Jay Ash, Secretary of Housing and Economic Development, cited “highly educated workforce, our public supports for new technology discovery, and an unparalleled network of incubators, accelerators, and collaborative workspaces that nurture the growth of new, innovative companies” for creating the state’s dynamic innovation economy.
Travis McCready, President & CEO of the Massachusetts Life Sciences Center, called Massachusetts “the best place in the nation and the world for life sciences innovation,” adding, “through continued investment, we are developing a fully integrated ecosystem for life sciences product development, from discovery right through to commercialization and production.”
Tim Connelly, Executive Director of the Massachusetts Technology Collaborative, said, “To remain on top we’re continuing these investments, supporting public-private R&D projects focused on emerging technology sectors. Our hope is that the technologies developed and workers trained through these innovative projects will keep us at the top of the list for decades to come.”
Since January 2015, the Baker-Polito Administration has committed matching funds to public-private research partnerships in emerging technology clusters, in cyber security and data science, nano-printed smart sensors, and printed electronics.
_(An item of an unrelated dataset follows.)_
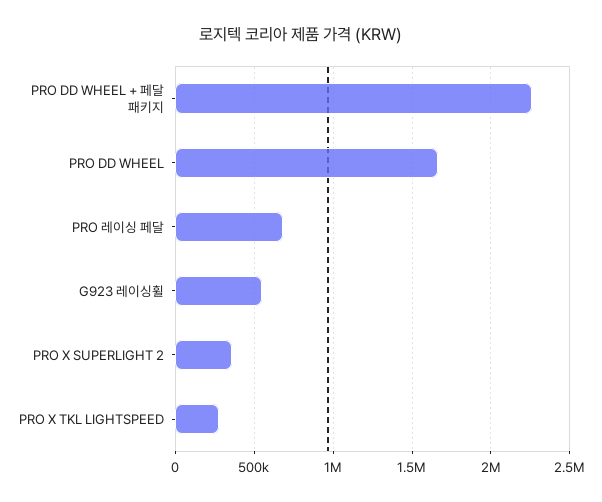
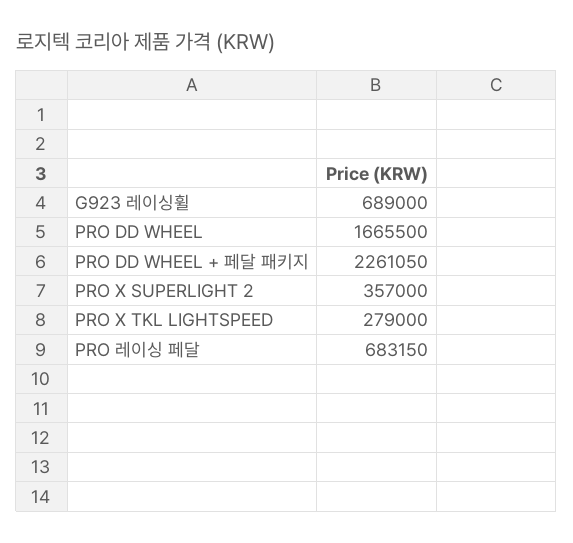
G923 레이싱휠: 550000 -> 689000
The Administration is collaborating with partners in higher education and private industry on three major federally-sponsored advanced manufacturing technology projects, including a national innovation institute in revolutionary fibers and textiles, and regional innovation institutes in flexible hybrid electronics, and integrated photonics. The Administration has also launched a comprehensive public-private cluster development initiative to advance the competitiveness of the Commonwealth’s emerging digital health industry.
The Baker-Polito Administration has also committed $12 million in Workforce Skills Capital Grants to provide high schools and community colleges with modern workforce development equipment, with a significant allocation devoted to workforce training in innovation fields, including engineering, advanced manufacturing, robotics, computer science, and 3D printing.
In August 2016, Governor Baker signed An Act Relative to Job Creation and Workforce Development (H.4569), which includes $71 million for the development and commercialization of new manufacturing technologies, $45 million for workforce training equipment grants, and $15 million for the Research and Development Matching Grant fund, recognized in the Milken Institute’s innovation index as a critical driver of long-term investments in the future of the state’s innovation economy. The Act also includes $15 million for investments in community-based innovation, through a new fund that makes capital grants to support the development and fit-out of collaborative workspaces.